Definition of chronically in English:

chronically

adverb

usually as submodifier
  • 1(in relation to illness) in a persistent and recurring way.

    ‘families dealing with a chronically ill child’
    • ‘There were mounting medical bills for his wife, who was chronically sick.’
    • ‘It's important to know which conditions can mimic psychotic illness but should be treated differently, both acutely and chronically.’
    • ‘Blood pressure can notoriously come on and present itself when persons have strokes or heart attacks as a result of a chronically raised pressure.’
    • ‘They observed chronically infected individuals untreated with anti-retrovirals.’
    • ‘I'm optimistic that I can retrain my chronically contracted muscles and be able to work, run, and have freedom of movement.’
    • ‘Chronically impaired production of vasodilators affects vascular tone.’
    • ‘Patients with idiopathic central sleep apnea will hyperventilate chronically, both awake and asleep.’

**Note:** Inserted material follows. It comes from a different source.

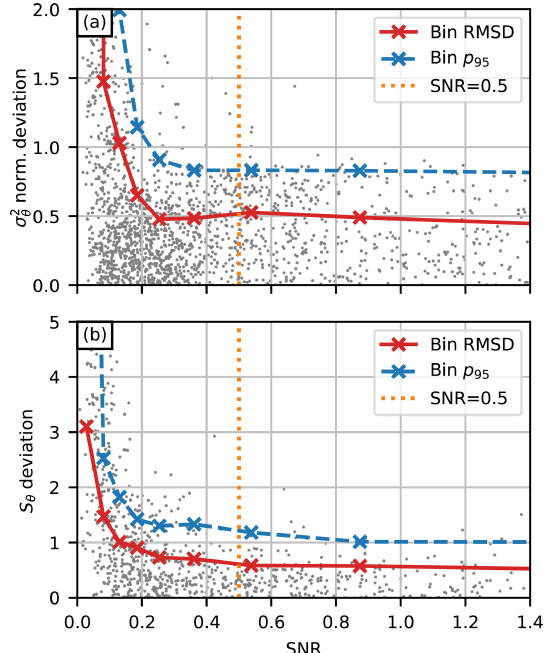
Figure 2. (a) Deviations of the DTS-estimated 30min potential temperature ( θ DTS ) from the corresponding mean reference po- tential temperature ( θ ref ) measured at an official weather station next to the measurement mast as a function of global radiation Q . The colour scale illustrates the relative marker density. (b) A violin plot of the same deviations for two groups of data: 30min accu- mulated liquid-phase precipitation P l < 0 . 1mm and P l ≥ 0 . 1mm. Violin bodies represent the data distributions, black whiskers show the 5th to 95th interpercentile ranges, and the red lines show the medians.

    • ‘He is in stable condition after throat surgery and a battle to halt the spread of an inflammation in his chronically ill lungs.’

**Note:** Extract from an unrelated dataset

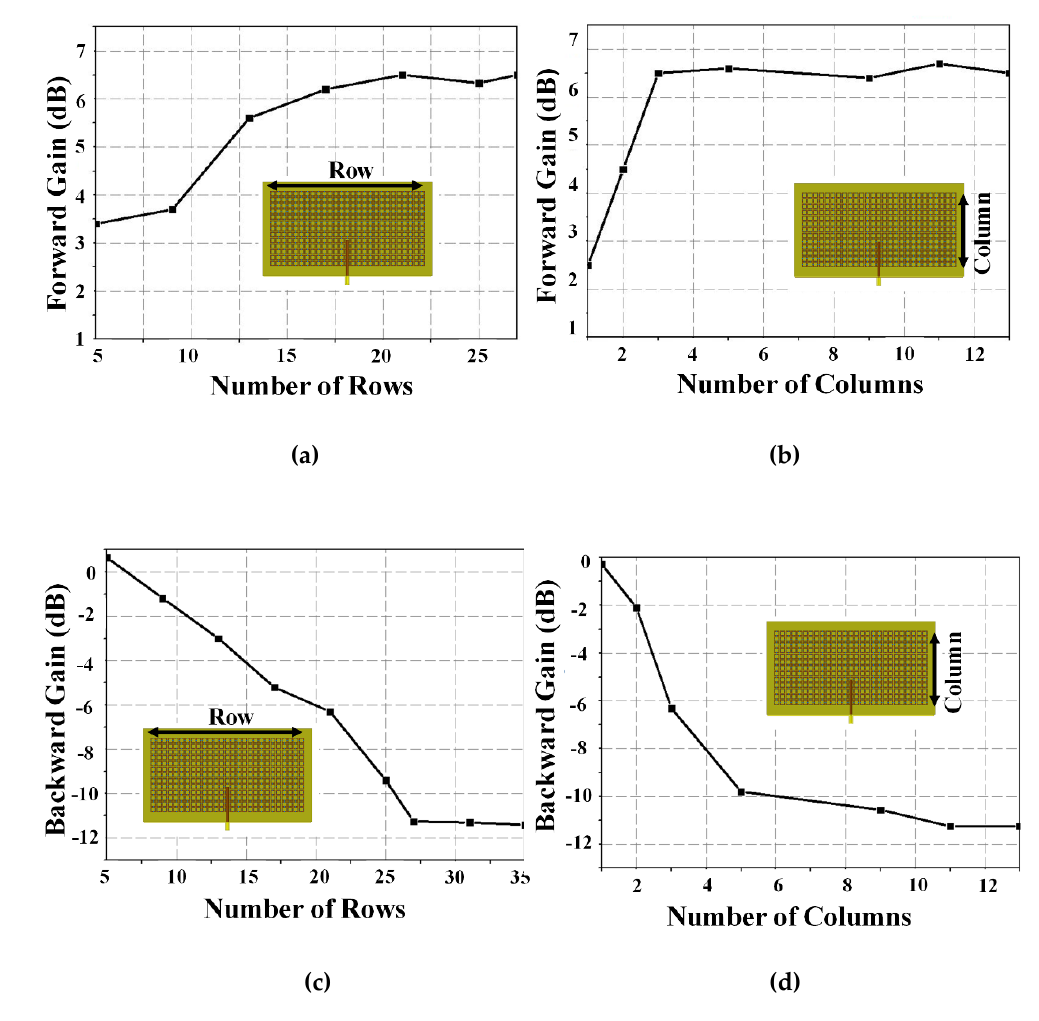
Figure 8. Simulated forward gain ( θ = 0 ◦ ) for the proposed antenna at 2.65 GHz with di ff erent ( a ) rows and ( b ) columns of unit cells. Simulated backward gain ( θ = 180 ◦ ) for the proposed antenna at 2.65 GHz with di ff erent ( c ) rows and ( d ) columns of unit cell.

    • ‘He was diagnosed by Lacan as chronically and incurably insane.’
    1. 1.1In a long-lasting or habitual and problematic way.
      ‘the office is chronically understaffed’

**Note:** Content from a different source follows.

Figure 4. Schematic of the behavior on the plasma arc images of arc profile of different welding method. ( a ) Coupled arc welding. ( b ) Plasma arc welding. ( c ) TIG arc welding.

      ‘a mission to create jobs for the chronically unemployed’
      • ‘Broad swathes of the country's industrial heartland are now chronically short of electricity.’
      • ‘We continue to observe pockets of defaults in either chronically or newly ailing industrial sectors.’
      • ‘The law enables companies with chronically underfunded plans to receive an implicit subsidy from companies with sound plans.’
      • ‘A divided union movement created chronically unstable labor relations, to which ship owners responded by making generous concessions.’
      • ‘Her work drew upon her own stifling upbringing and unhappy marriage to a chronically unfaithful husband.’
      • ‘Treaty obligations that restrain capitalist development are chronically ignored.’
      • ‘Community development forums have emerged as a potentially more effective alternative to chronically disappointing government-directed efforts to foster growth.’
      • ‘Some were almost chronically dissatisfied with themselves—however, this was not a sign of personal ambition for fame.’
      • ‘Evidence suggests that youth who are chronically exposed to community violence can become desensitized to its effects.’
      • ‘These chronically bullied children represent an important target group for empirical inquiry and clinical intervention.’
    2. 1.2British informal To a very great extent; extremely.
      ‘chronically stupid drivers’
      ‘she was chronically indecisive’
      • ‘On March 18, the Allies suffered a chronically embarrassing naval disaster.’
      • ‘Being chronically food-aware has warped us to a greater or lesser extent (can anyone have a totally guilt-free helping of tiramisu?).’
      • ‘Of all the women, the most interesting is the chronically grouchy Cristina, "an aggressive little witch," as one patient calls her.’
      • ‘When she gives the chronically spacey Shaun the boot, he indulges in a booze fest at the local pub with his best friend.’
      • ‘He considers these people the "chronically clueless"—so uniquely stupid, in fact, that science may benefit by studying their brains.’
      • ‘One application has been the teaching of good spelling to adults with a long history of being chronically poor spellers.’
      • ‘Most of these "Pulp Fiction" retreads are made by chronically uncool asshats who want to make up for all the wedgies they got in high school.’
      • ‘Don't fall into the trap of blindly defending the budget simply because left-wingers are chronically idiotic about this.’
      • ‘The main storylines follow his turbulent, and pathetic, attempts to escape from his chronically insipid persona.’
      • ‘All of the villagers are chronically dim-witted, including the girl he falls in love with.’